Vous étudiez la cryosphère : pouvez-vous la définir ?
La cryosphère correspond à tout ce qui est fait de glace sur Terre : les glaciers de montagne, la banquise de l’Arctique, le Groenland, l’Antarctique et le permafrost (1) en font partie. Son rôle est primordial, à commencer par les glaciers de montagne : eau potable, tourisme, agriculture, hydroélectricité, nucléaire… 2 milliards de personnes dans le monde dépendent de ces châteaux d’eau de façon saisonnière. La banquise a de son côté un rôle de régulateur du climat : grâce à sa surface blanche, elle renvoie le rayonnement solaire, ce qui permet à l’Arctique de rester froid. Le permafrost, quant à lui, n’a pas un usage direct pour l’humanité mais est vital pour notre climat.
Comment est-elle impactée par le changement climatique ?
Le plus visuel est le recul des glaciers, auquel s’ajoute la fonte de la banquise, du Groenland et de l’Antarctique, nos deux calottes polaires. D’ici à 2100, les scientifiques tablent sur une montée du niveau des mers de 40 cm à 1 mètre, mais il est probable que ces glaciers géants réagissent plus rapidement. Pour donner un ordre de grandeur, le Groenland contient assez de glace pour élever le niveau des mers de 6 à 7 mètres et l’Antarctique de 58 mètres.
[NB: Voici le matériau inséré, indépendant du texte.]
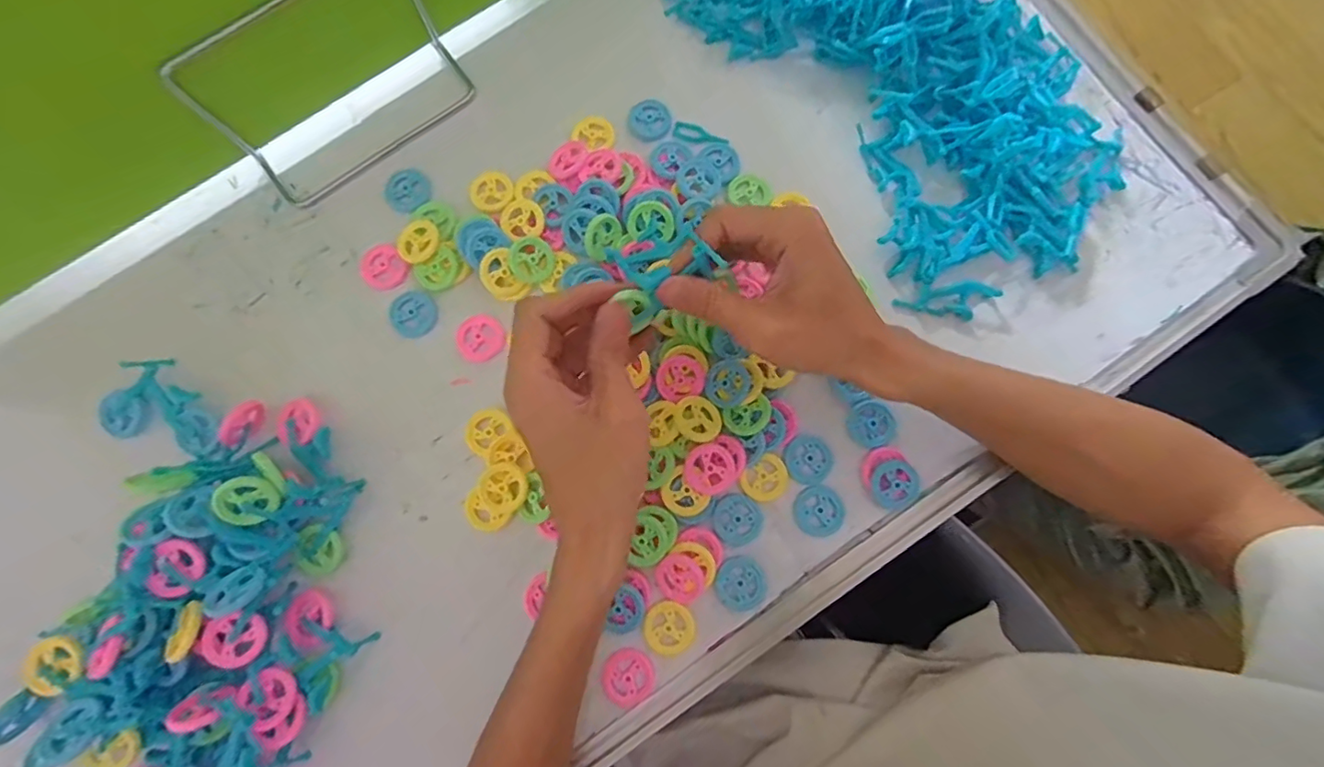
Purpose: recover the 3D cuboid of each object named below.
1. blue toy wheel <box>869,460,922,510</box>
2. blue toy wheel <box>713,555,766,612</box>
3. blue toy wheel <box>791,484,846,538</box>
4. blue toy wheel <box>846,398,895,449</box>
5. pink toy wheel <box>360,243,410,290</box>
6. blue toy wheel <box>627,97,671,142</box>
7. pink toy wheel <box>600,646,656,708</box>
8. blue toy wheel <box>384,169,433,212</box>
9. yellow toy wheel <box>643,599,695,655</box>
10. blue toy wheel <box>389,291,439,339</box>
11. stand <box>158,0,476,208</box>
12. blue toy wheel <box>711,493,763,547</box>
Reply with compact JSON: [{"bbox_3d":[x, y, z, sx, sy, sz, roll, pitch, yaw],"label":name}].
[{"bbox_3d":[0.142,0.062,0.350,0.029,0.005,0.028,0,80,0],"label":"blue toy wheel"},{"bbox_3d":[0.047,0.119,0.340,0.029,0.005,0.030,0,80,0],"label":"blue toy wheel"},{"bbox_3d":[0.096,0.078,0.350,0.030,0.004,0.030,0,80,0],"label":"blue toy wheel"},{"bbox_3d":[0.131,0.025,0.358,0.028,0.004,0.029,0,80,0],"label":"blue toy wheel"},{"bbox_3d":[-0.183,-0.077,0.375,0.028,0.004,0.034,-43,82,-7],"label":"pink toy wheel"},{"bbox_3d":[-0.009,-0.182,0.398,0.029,0.004,0.028,-29,95,2],"label":"blue toy wheel"},{"bbox_3d":[-0.020,0.170,0.331,0.030,0.004,0.029,0,80,0],"label":"pink toy wheel"},{"bbox_3d":[-0.172,-0.131,0.391,0.029,0.012,0.028,0,80,0],"label":"blue toy wheel"},{"bbox_3d":[0.004,0.144,0.336,0.028,0.004,0.029,0,80,0],"label":"yellow toy wheel"},{"bbox_3d":[-0.161,-0.045,0.371,0.029,0.006,0.027,0,80,0],"label":"blue toy wheel"},{"bbox_3d":[-0.205,-0.190,0.360,0.150,0.083,0.055,-38,82,-6],"label":"stand"},{"bbox_3d":[0.045,0.082,0.346,0.029,0.004,0.030,0,80,0],"label":"blue toy wheel"}]

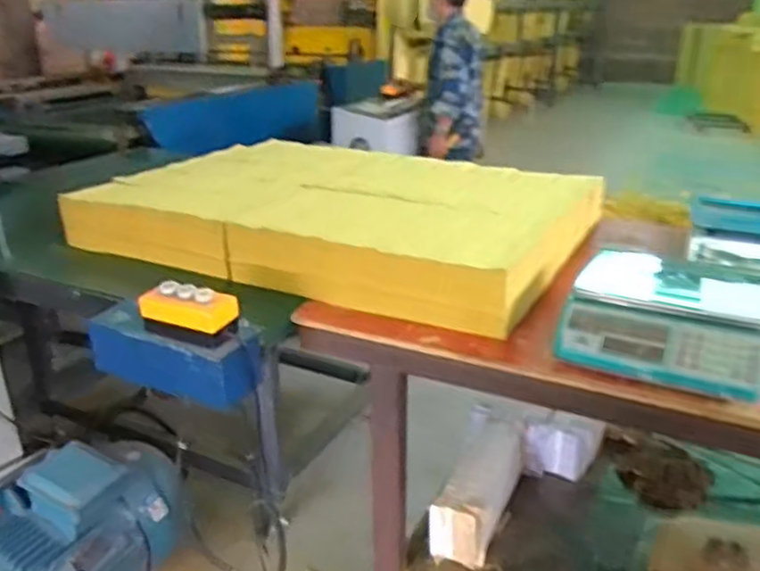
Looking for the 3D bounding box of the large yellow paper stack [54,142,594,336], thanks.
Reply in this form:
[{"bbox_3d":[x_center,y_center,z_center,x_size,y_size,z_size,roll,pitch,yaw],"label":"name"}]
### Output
[{"bbox_3d":[-0.087,-0.166,1.565,1.029,0.142,0.670,10,25,22],"label":"large yellow paper stack"}]

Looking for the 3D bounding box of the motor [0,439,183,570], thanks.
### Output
[{"bbox_3d":[-0.644,0.528,1.429,0.257,0.312,0.436,15,27,33],"label":"motor"}]

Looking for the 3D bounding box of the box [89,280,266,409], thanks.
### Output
[{"bbox_3d":[-0.346,0.084,1.158,0.282,0.178,0.107,9,24,22],"label":"box"}]

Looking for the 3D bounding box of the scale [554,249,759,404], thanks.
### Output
[{"bbox_3d":[0.456,0.045,1.074,0.292,0.116,0.277,12,25,26],"label":"scale"}]

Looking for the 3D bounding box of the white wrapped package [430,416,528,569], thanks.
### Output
[{"bbox_3d":[0.236,0.422,1.532,0.140,0.128,0.419,8,24,19],"label":"white wrapped package"}]

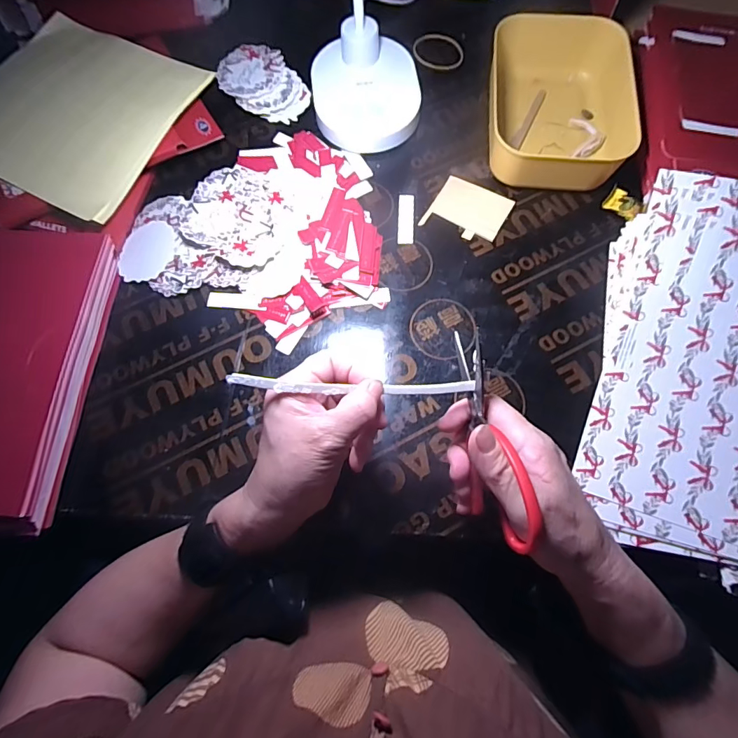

Plus vicieux encore est la réaction du permafrost : son dégel rend sa matière organique disponible pour les micro-organismes, qui en la consommant libèrent du CO2 ou du méthane. Ces émissions de gaz à effet de serre s’ajoutent donc à celles des activités humaines. Aujourd’hui, le permafrost émet autant que le Japon et si on franchit une hausse de 1,5 degré, il émettra autant que l’Inde.
Quelles sont les conséquences pour l’agriculture ?
Le réchauffement de l’Arctique entraîne un ralentissement des vents. Cela a pour conséquence la multiplication d’évènements climatiques extrêmes, qui peuvent rester « bloqués » à un endroit pendant des jours, voire des semaines. À cela pourrait s’ajouter l’impact, tout aussi extrême, du ralentissement des courants océaniques.
La montée du niveau des mers va entraîner la perte de terres agricoles. À l’inverse, de nouvelles surfaces pourraient devenir disponibles avec le dégel progressif du permafrost. C’est un point de vigilance à avoir car ces terres aujourd’hui non exploitées sont des puits de carbone. Pour les autres écosystèmes, il existe des points de bascule : par exemple, à +1,5 degré, on risque de déclencher l’effondrement du Groenland, même si cela prendra certainement plusieurs siècles.
Selon vous, quelles sont les solutions à mettre en place ?
Tout d’abord, il faut être clair : les objectifs politiques ne sont pas à la hauteur de la science du climat. Pour la cryosphère, dépasser une hausse de 1,5 degré, c’est déjà trop. Malheureusement, nous courons tout droit vers la pulvérisation de ce chiffre. Cela veut donc dire que d’un côté, il va falloir continuer de travailler sans relâche sur la réduction des émissions et d’un autre côté, s’adapter à des changements majeurs qui vont certainement très vite arriver.
J’aime à reprendre une citation de Robert Swan, un explorateur des pôles : « La plus grande menace pour notre planète est la croyance que quelqu’un d’autre va la sauver. » En effet, il faut dépasser ce symbole du « triangle de l’inaction » : citoyens, entreprises et politiques doivent davantage se parler et agir collectivement. Un autre point clé est l’éducation : nous, scientifiques, avons une part de responsabilité à prendre, en rendant notre science plus concrète et accessible et en démultipliant les moments de rencontre. Nous avons besoin de bien plus d’humanité et de bienveillance face au défi qui nous attend.
(1) Formé par l’accumulation de matières organiques depuis des centaines de milliers d’années, le permafrost recouvre 23 % de l’hémisphère Nord.